Following the transaction, Lia's direct holdings in Capital One total 65,454 shares. The use of a Rule 10b5-1 plan indicates the sale was scheduled in advance under the firm trading arrangement established last year.
These insider dealings come amid a series of recent analyst updates and corporate actions from Capital One. Jefferies reiterated a Buy rating and set a price target of $300.00, noting a decline in delinquencies and a rise in net charge-offs for February that it characterized as performing better than normal seasonal patterns. BofA Securities also reaffirmed a Buy rating, assigning a $254.00 price target while highlighting a 190 basis point decline in domestic card balances that the firm described as a weaker-than-typical sequential decrease.
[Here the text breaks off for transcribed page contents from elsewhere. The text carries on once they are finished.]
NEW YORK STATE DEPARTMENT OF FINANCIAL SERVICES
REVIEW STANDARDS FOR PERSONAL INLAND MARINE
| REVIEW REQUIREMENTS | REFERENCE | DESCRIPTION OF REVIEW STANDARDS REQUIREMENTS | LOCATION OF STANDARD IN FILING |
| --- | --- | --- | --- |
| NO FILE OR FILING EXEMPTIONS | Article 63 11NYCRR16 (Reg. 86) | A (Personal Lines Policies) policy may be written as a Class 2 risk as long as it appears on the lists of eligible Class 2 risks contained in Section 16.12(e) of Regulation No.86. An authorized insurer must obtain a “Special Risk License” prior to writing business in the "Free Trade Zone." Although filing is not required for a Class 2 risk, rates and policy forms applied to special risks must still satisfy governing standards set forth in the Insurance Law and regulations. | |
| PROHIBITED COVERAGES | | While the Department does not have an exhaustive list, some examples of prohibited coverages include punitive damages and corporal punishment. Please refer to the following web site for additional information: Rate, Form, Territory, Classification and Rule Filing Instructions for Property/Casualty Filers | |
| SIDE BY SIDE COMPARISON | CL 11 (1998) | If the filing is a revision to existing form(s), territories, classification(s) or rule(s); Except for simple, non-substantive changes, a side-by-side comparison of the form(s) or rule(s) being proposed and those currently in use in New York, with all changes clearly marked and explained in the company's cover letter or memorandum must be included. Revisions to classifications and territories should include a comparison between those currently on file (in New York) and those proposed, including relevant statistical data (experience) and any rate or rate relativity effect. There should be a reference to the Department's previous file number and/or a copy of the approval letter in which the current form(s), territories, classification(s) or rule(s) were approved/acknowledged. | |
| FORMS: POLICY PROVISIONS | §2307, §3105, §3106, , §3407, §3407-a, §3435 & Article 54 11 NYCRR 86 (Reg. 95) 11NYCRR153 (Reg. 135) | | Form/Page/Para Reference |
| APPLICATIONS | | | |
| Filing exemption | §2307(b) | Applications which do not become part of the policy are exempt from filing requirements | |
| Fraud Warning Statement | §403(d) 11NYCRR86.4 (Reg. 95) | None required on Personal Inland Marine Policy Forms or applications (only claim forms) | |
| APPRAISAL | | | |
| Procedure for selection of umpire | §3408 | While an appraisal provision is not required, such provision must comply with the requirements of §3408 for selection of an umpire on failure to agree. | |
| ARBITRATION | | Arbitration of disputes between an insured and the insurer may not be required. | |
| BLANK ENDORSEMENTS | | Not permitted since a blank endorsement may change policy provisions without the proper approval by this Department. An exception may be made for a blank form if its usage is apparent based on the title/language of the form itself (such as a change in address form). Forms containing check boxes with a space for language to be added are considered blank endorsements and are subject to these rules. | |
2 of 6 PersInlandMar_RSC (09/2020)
Jefferies' commentary included an outlook for mixed credit results in February, with analysts there expecting net charge-offs to rise even as delinquencies improve in line with seasonal trends. Those observations provide context for the firm's credit metrics in recent months.
Separately, Capital One disclosed actions by its board's Compensation Committee related to executive pay for 2026. The committee approved the executive compensation plans for the year, and disclosed that Chairman and CEO Richard D. Fairbank received a total compensation package valued at $40 million for the 2025 performance year. That package includes restricted stock units and performance share awards and is structured with an emphasis on shareholder value growth and total shareholder return measured against peers. The company also updated severance policies as part of the approved compensation arrangements.
Taken together, the insider sale, analyst commentary and the board-approved executive compensation changes provide investors with multiple datapoints about Capital One's governance and financial positioning. The sale by a senior business-unit executive, the external evaluations from Jefferies and BofA, and the board-level decisions on pay and severance compose the recent public sequence of disclosures relevant to shareholders and market observers.
Summary
An executive sale by Dean Lia generated $314,052 on April 1, 2026, under a Rule 10b5-1 plan; Lia retains 65,454 shares. Analysts at Jefferies and BofA maintained Buy ratings with price targets of $300 and $254 respectively, citing mixed credit signals. The board approved 2026 executive compensation plans, including a $40 million package for CEO Richard D. Fairbank for the 2025 performance year, and updated severance policies.